# NEW to the group



## arch_cpj (Dec 26, 2005)

just recieved a nice cabinet smoker and am looking forward to using it and learning as much as I can.  Im in NE Ohio and love smoked foods!!!!!


----------



## cheech (Dec 26, 2005)

Welcome to the group. We will help as much as we can.

There are a lot of people here that have a great wealth of knowledge. Just ask the question and sit back and wait for the reply. 

Welcome


----------



## brianj517 (Dec 26, 2005)

Hi there, Arch.

Welcome to the greatest smoking meat forum on the net! It's nice to see a fellow "Buckeye" in the group. (I too am from NE Ohio and an avid smoker of meats).

You mentioned that you just got a cabinet smoker...What type is it? Propane, electric, wood fired? I have two GOSM's that I use every chance I get and am happy to offer any advice/help that I can. If you are new to the hobby, just ask your questions and someone (more likely, several someones) will have an answer at the ready.

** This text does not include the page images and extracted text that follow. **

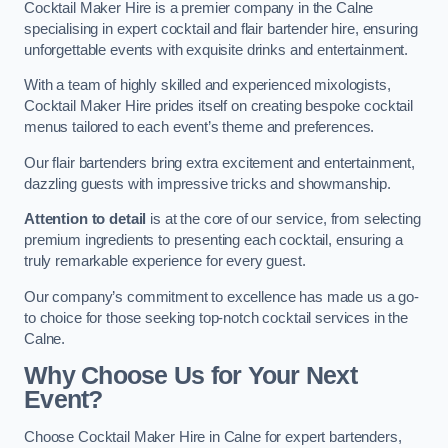
Cocktail Maker Hire is a premier company in the Calne
specialising in expert cocktail and flair bartender hire, ensuring
unforgettable events with exquisite drinks and entertainment.
With a team of highly skilled and experienced mixologists,
Cocktail Maker Hire prides itself on creating bespoke cocktail
menus tailored to each event’s theme and preferences.
Our flair bartenders bring extra excitement and entertainment,
dazzling guests with impressive tricks and showmanship.
Attention to detail
is at the core of our service, from selecting
premium ingredients to presenting each cocktail, ensuring a
truly remarkable experience for every guest.
Our company’s commitment to excellence has made us a go-
to choice for those seeking top-notch cocktail services in the
Calne.
Why Choose Us for Your Next
Event?
Choose Cocktail Maker Hire in Calne for expert bartenders,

Good luck, and one again...welcome.

Cheers,
Brian


----------



## mikeold (Dec 27, 2005)

Hi Arch,

I'd like to give you another Welcome to the group. I'm not far from you, south central PA. I'm sure you'll find everything that you need here. So get the smoke rollin and let us know how it goes.

Mike


----------



## arch_cpj (Dec 27, 2005)

Ive got a propane Great Outdoors Smokey Mountain 360 from Gander Mountain.  She is a real beauty and I cant wait.  I want to try Jerky First then try a nice shoulder for BBQ  I own a nice farm in Medina County and make my own wood chunks Oak,maple,hickory,and cherry have wondered about Beech but thats for another time.


----------



## Dutch (Dec 27, 2005)

Welcome to the Forums Arch, glad you found your way here. As previously mentioned, there is a lot of knowledge and great info to be found here.  Since you say you're a newbie, check out tulsajeff's e-course. It will give you a lot of information that you can put to use.

I have a GOSM widebody that I have enjoyed using and I still like to use my ECB on occasion.

Good luck and have fun.


----------



## brianj517 (Dec 28, 2005)

Hi Arch!

I have been using the same unit  for a couple of years now, and I love it. I actually have two of them. I will be more than happy to offer any advice/help that you may need.

Incidentally, I live in Green (Summit County) which is between Akron and Canton, along I-77. It appears that we are neighbors. If you ever find yourself with a surplus of smokin' woods let me know. Cherry and apple are two of my favorites...perhaps we can work out a barter system...say brisket for branches? What do you think?

Cheers,
Brian


----------



## spice (Dec 28, 2005)

Welcome to the site Arch!!


----------



## arch_cpj (Dec 28, 2005)

Ive got a glut of Hickory Oak and maple heck we burn it to heat the house too and I have a pretty good amount of hard cherry.  I know a guy with an orchard and I will hit him up in the spring for a few clippings.


----------